The Intel I219-LM — a perfectly common onboard NIC found in countless Dell, HP, and Lenovo business desktops. Exactly the kind of hardware that ends up in homelabs.

I grepped for that specific message to find exactly when it first fired:

1
2
3
4
$ sudo journalctl -b -1 -k --no-pager | grep "Hardware Unit Hang" | head -3
Feb 17 08:00:27 pvea kernel: e1000e 0000:00:1f.6 eno2: Detected Hardware Unit Hang:
Feb 17 08:00:29 pvea kernel: e1000e 0000:00:1f.6 eno2: Detected Hardware Unit Hang:
Feb 17 08:00:31 pvea kernel: e1000e 0000:00:1f.6 eno2: Detected Hardware Unit Hang:

08:00:27 UTC — that’s the moment the NIC died. Boot -1 had been running since 01:08; the NIC held on for nearly 7 hours before locking up, then stayed dead for 13 more hours until I pressed the power button at 21:22. Now I had a timestamp to zoom in on:

 1
 2
 3
 4
 5
 6
 7
 8
 9
10
11
12
13
14
15
16
17
18
19
20
21
22
23
24
25
26
27
$ sudo journalctl -b -1 --since '2026-02-17 07:58' --until '2026-02-17 08:03' \
    -p warning --no-pager | grep -v iptables-dropped
Feb 17 08:00:27 pvea corosync[1393]:   [KNET  ] host: host: 2 has no active links
Feb 17 08:00:27 pvea kernel: e1000e 0000:00:1f.6 eno2: Detected Hardware Unit Hang:
                               TDH                  <f8>
                               TDT                  <4d>
                               next_to_use          <4d>
                               next_to_clean        <f7>
                             buffer_info[next_to_clean]:
                               time_stamp           <1017505e0>
                               next_to_watch        <f8>
                               jiffies              <101750b00>
                               next_to_watch.status <0>
                             MAC Status             <80083>
                             PHY Status             <796d>
                             PHY 1000BASE-T Status  <3800>
                             PHY Extended Status    <3000>
                             PCI Status             <10>
[... repeating every 2 seconds ...]
Feb 17 08:00:32 pvea pmxcfs[1302]: [dcdb] crit: received write while not quorate - trigger resync
Feb 17 08:00:32 pvea pmxcfs[1302]: [dcdb] crit: leaving CPG group
Feb 17 08:00:32 pvea pve-ha-lrm[1555]: unable to write lrm status file - Permission denied
Feb 17 08:00:33 pvea pmxcfs[1302]: [dcdb] crit: cpg_join failed: 14
Feb 17 08:01:11 pvea pvescheduler[83276]: jobs: cfs-lock 'file-jobs_cfg' error: no quorum!
Feb 17 08:01:11 pvea pvescheduler[83275]: replication: cfs-lock 'file-replication_cfg' error: no quorum!
Feb 17 08:02:11 pvea pvescheduler[83485]: jobs: cfs-lock 'file-jobs_cfg' error: no quorum!
Feb 17 08:02:11 pvea pvescheduler[83484]: replication: cfs-lock 'file-replication_cfg' error: no quorum!

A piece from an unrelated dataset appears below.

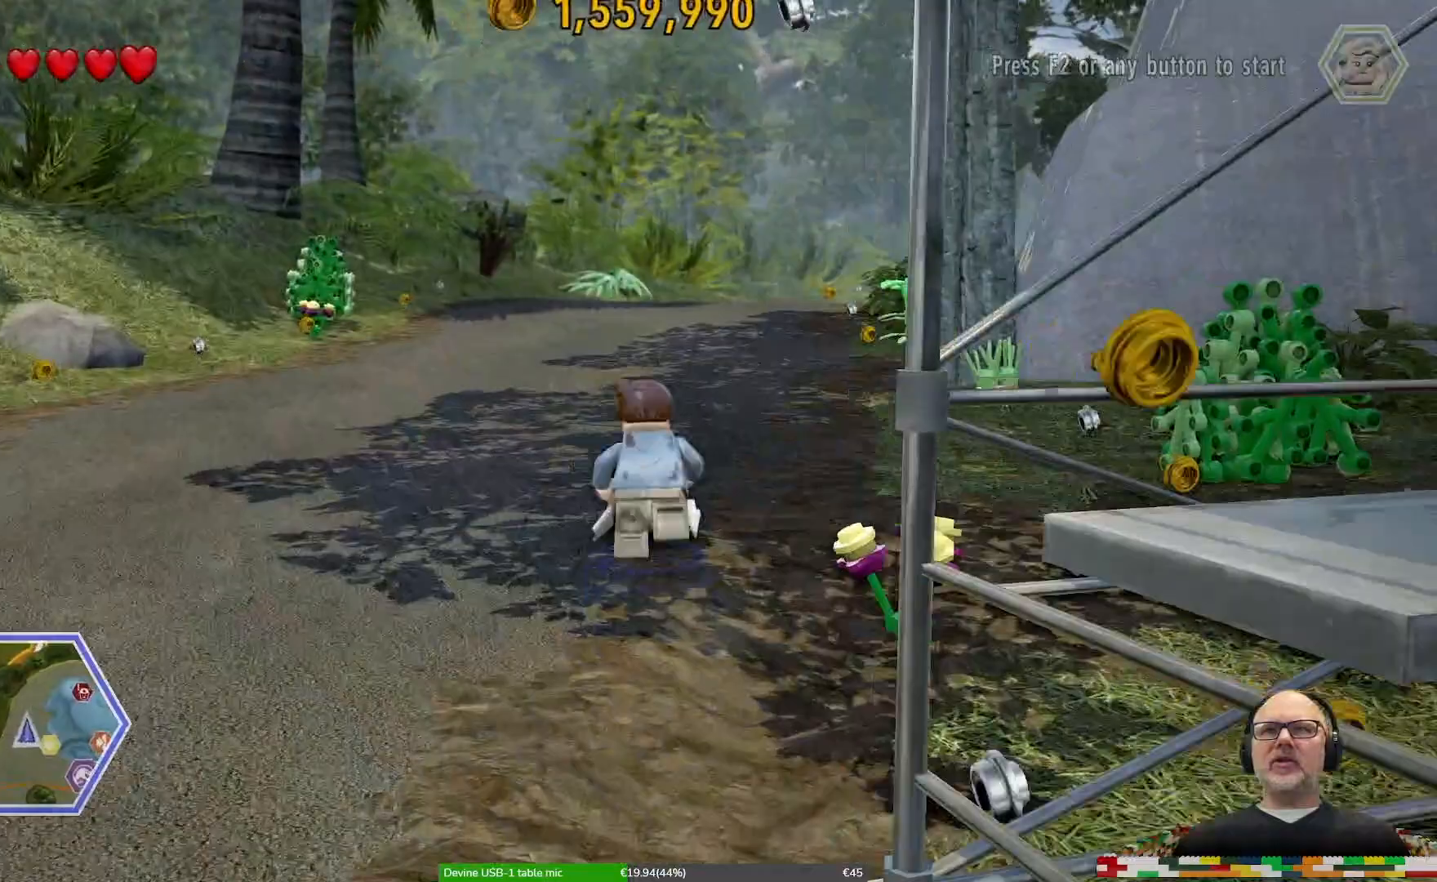
{"buttons": [], "left_stick": "up-right", "right_stick": "center"}
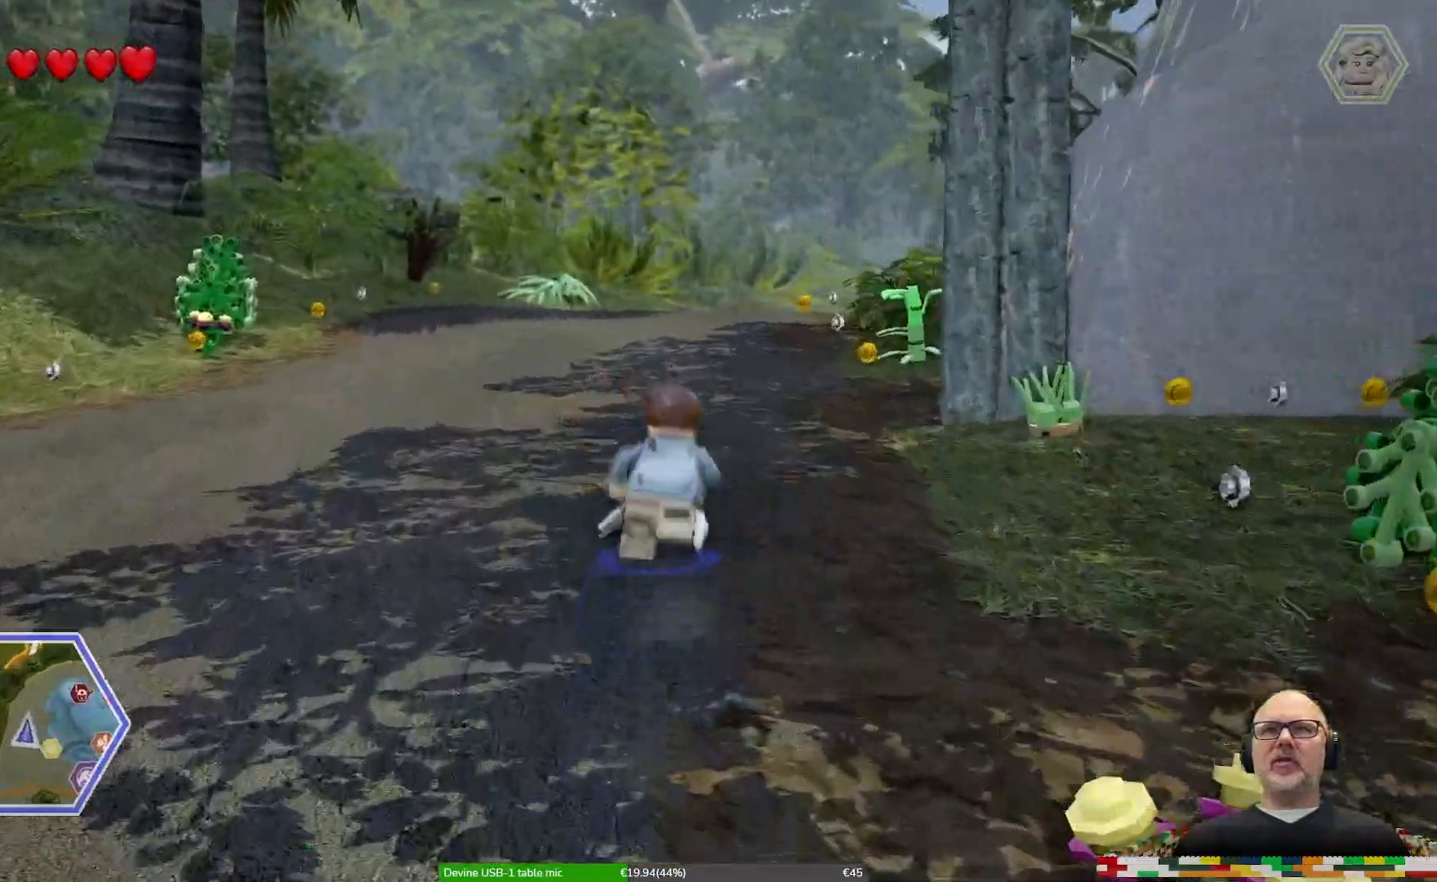
{"buttons": ["DPAD_LEFT"], "left_stick": "up", "right_stick": "center"}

The sequence is all there. At 08:00:27 the NIC driver fires “Detected Hardware Unit Hang” — the transmit descriptor ring has locked up and the hardware can’t process any outgoing packets. The TDH/TDT values in the dump are a snapshot of the ring state at the moment the driver gave up. Simultaneously, Corosync detects it has lost its link to the other cluster node. Five seconds later pmxcfs (the Proxmox cluster filesystem) loses quorum and the HA manager can’t write its status files. From 08:01 onward, the scheduler reports “no quorum!” every minute indefinitely.

The VMs themselves kept running — they had no idea the host’s physical NIC was dead. But nothing was reachable from the outside. The NIC never recovered on its own; it stayed hung from 08:00 until I pressed the power button at 21:22 — over 13 hours later.

How Bad Was It, Really?

Boot -1 confirmed the culprit. But how far back did this go? I counted hang events across all boots:

 1
 2
 3
 4
 5
 6
 7
 8
 9
10
11
$ for i in -8 -7 -6 -5 -4 -3 -2 -1; do
    echo "Boot $i: $(sudo journalctl -b $i -k 2>/dev/null | grep -c 'Hardware Unit Hang') hangs"
  done
Boot -8: 3 hangs
Boot -7: 28 hangs
Boot -6: 129328 hangs
Boot -5: 199 hangs
Boot -4: 23165 hangs
Boot -3: 2284 hangs
Boot -2: 4405 hangs
Boot -1: 24055 hangs

The full picture:

BootDurationHang EventsOutcome
-8~19 days3Recovered
-7~11 months28Recovered (6 separate episodes)
-6~7 days129,328NIC locked up — manual reboot
-5~15 days199NIC locked up — manual reboot
-4~41 days23,165NIC locked up — manual reboot
-3~1 day2,284NIC locked up — manual reboot
-2~30 days4,405NIC locked up — manual reboot
-1~20 hours24,055NIC locked up — manual reboot

The hardware bug was present the entire time — boots -8 and -7 had occasional brief hangs that the driver recovered from on its own, and the machine kept running. From boot -6 onward, every single boot ended with the NIC permanently locked up, confirmed by the journal tails: either the hang messages firing right up until the power button press, or Tailscale reporting “UDP is blocked / network unreachable” — which is the same failure seen from userspace. In every case from boot -6 onward, the NIC locking up is definitively what made the machine unreachable and forced the manual power-off. That’s 183,467 hardware hang events in total across all eight boots.

The Root Cause

So after doing some interneting I found that this is a known Intel hardware bug. Intel has acknowledged it as an “old known HW bug” tied to TSO (TCP Segmentation Offload) on I219 chipsets. A 2019 kernel patch submission titled “e1000e: Work around hardware unit hang by disabling TSO” documents the issue. Intel’s own recommendation is to disable TSO via ethtool.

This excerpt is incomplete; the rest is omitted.